Re: Kernel-managed IRQ affinity (cont)

From: Thomas Gleixner
Date: Fri Jan 10 2020 - 14:43:19 EST


Ming,

Ming Lei <ming.lei@xxxxxxxxxx> writes:
> On Thu, Jan 09, 2020 at 09:02:20PM +0100, Thomas Gleixner wrote:
>> Ming Lei <ming.lei@xxxxxxxxxx> writes:
>>
>> This is duct tape engineering with absolutely no semantics. I can't even
>> figure out the intent of this 'managed_irq' parameter.
>
> The intent is to isolate the specified CPUs from handling managed
> interrupt.

That's what I figured, but it still does not provide semantics and works
just for specific cases.

> We can do that. The big problem is that the RT case can't guarantee that
> IO won't be submitted from isolated CPU always. blk-mq's queue mapping
> relies on the setup affinity, so un-known behavior(kernel crash, or io
> hang, or other) may be caused if we exclude isolated CPUs from interrupt
> affinity.
>
> That is why I try to exclude isolated CPUs from interrupt effective affinity,
> turns out the approach is simple and doable.

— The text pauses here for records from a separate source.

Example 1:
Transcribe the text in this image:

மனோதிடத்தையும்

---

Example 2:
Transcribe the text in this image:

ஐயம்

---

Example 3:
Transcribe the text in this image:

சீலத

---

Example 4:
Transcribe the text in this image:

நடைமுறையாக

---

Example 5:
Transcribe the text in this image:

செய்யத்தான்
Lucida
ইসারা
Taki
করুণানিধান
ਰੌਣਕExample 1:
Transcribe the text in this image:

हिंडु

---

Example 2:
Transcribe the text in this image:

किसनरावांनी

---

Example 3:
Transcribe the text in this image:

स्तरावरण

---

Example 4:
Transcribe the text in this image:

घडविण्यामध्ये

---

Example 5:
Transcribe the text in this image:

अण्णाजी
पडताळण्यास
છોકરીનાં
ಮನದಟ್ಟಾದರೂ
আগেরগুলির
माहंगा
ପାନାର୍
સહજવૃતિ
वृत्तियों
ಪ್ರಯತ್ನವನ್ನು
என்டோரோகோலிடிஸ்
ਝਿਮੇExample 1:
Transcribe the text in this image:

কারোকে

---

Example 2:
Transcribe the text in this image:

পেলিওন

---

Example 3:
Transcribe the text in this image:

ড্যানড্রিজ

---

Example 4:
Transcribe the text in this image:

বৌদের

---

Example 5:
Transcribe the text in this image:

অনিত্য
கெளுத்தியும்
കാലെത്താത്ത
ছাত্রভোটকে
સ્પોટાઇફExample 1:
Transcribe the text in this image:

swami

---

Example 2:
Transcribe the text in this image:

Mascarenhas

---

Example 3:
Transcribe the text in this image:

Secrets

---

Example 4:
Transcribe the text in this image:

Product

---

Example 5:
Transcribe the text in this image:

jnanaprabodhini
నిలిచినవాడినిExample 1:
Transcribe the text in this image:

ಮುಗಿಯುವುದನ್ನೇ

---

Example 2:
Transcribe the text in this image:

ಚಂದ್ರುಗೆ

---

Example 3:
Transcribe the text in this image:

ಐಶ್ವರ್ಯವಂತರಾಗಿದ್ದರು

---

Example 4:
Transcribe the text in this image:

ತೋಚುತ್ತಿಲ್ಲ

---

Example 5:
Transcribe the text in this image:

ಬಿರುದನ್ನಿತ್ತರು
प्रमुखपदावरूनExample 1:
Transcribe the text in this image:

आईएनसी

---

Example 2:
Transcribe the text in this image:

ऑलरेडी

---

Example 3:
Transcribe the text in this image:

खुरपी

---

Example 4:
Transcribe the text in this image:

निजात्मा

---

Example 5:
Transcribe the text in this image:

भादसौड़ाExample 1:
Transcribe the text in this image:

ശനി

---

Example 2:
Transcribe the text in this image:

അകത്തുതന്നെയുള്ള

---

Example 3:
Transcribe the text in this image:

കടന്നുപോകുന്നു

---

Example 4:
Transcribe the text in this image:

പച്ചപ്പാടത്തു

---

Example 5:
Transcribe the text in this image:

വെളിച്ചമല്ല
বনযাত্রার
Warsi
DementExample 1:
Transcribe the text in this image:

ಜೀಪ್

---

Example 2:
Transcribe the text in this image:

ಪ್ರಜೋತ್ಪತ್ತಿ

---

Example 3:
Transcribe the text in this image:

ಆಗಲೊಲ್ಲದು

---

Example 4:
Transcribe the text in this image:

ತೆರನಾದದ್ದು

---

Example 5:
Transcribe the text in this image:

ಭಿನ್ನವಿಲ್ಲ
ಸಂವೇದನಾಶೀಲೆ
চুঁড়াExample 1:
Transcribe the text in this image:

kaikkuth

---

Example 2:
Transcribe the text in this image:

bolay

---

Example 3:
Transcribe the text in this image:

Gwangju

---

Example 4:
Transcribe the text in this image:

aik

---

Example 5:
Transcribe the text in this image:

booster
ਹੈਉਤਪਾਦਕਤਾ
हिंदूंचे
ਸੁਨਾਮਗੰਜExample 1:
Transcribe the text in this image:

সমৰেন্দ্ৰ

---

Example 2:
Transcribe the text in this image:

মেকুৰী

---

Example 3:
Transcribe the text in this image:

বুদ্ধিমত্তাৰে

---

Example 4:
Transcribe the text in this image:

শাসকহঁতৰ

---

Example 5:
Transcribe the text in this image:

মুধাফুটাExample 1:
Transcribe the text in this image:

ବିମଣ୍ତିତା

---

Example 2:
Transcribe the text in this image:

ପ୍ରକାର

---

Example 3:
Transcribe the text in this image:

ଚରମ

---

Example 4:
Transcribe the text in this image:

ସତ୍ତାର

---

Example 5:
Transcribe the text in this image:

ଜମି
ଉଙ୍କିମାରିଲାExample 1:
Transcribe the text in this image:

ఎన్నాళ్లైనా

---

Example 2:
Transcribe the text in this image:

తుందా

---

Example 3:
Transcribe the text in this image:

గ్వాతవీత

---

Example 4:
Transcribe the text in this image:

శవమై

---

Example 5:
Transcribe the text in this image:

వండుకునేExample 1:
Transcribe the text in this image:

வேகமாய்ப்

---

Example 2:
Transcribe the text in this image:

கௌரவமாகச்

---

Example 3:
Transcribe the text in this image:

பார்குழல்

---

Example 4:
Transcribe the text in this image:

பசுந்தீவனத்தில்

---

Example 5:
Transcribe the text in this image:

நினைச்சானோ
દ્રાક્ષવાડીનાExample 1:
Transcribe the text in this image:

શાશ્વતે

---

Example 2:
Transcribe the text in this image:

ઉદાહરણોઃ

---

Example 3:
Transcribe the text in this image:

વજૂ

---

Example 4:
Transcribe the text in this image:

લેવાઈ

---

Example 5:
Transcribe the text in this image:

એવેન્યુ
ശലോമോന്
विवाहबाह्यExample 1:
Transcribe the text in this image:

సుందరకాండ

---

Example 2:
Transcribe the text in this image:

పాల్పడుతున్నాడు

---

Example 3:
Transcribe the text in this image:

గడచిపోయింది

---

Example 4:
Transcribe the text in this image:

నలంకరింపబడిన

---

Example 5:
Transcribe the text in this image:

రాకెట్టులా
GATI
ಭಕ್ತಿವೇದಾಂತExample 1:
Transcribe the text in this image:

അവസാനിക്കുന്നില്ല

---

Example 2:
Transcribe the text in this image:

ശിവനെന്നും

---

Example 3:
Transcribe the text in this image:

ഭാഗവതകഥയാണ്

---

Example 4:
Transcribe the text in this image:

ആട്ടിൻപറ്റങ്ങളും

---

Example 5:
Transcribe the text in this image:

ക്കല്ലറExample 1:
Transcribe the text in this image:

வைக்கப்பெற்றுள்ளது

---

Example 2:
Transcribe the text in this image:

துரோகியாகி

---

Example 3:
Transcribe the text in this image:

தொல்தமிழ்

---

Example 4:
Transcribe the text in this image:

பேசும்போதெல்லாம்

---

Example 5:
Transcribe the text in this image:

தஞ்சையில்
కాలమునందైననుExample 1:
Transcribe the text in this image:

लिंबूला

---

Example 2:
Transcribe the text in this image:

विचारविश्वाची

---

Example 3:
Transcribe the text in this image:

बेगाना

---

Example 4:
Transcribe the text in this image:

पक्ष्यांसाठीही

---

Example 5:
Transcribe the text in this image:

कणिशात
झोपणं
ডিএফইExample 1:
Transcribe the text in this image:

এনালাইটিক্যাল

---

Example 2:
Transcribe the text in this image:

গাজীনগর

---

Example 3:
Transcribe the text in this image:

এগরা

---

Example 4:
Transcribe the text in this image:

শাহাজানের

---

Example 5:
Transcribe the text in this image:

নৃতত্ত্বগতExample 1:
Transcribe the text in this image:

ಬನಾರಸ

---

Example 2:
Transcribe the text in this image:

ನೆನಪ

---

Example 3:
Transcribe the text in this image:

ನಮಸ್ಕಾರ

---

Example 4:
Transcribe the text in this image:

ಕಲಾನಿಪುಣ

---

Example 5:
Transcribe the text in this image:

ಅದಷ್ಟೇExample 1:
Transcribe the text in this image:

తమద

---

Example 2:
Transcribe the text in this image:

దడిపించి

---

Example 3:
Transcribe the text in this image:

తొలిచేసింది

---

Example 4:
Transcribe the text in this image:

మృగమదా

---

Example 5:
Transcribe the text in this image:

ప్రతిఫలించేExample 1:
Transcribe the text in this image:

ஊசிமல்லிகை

Yes, it's doable. But it still is inconsistent behaviour. Assume the
following configuration:

8 CPUs CPU0,1 assigned for housekeeping

With 8 queues the proposed change does nothing because each queue is
mapped to exactly one CPU.

With 4 queues you get the following:

CPU0,1 queue 0
CPU2,3 queue 1
CPU4,5 queue 2
CPU6,7 queue 3

No effect on the isolated CPUs either.

With 2 queues you get the following:

CPU0,1,2,3 queue 0
CPU4,5,6,7 queue 1

So here the isolated CPUs 2 and 3 get the isolation, but 4-7
not. That's perhaps intended, but definitely not documented.

So you really need to make your mind up and describe what the intended
effect of this is and why you think that the result is correct.

Thanks,

tglx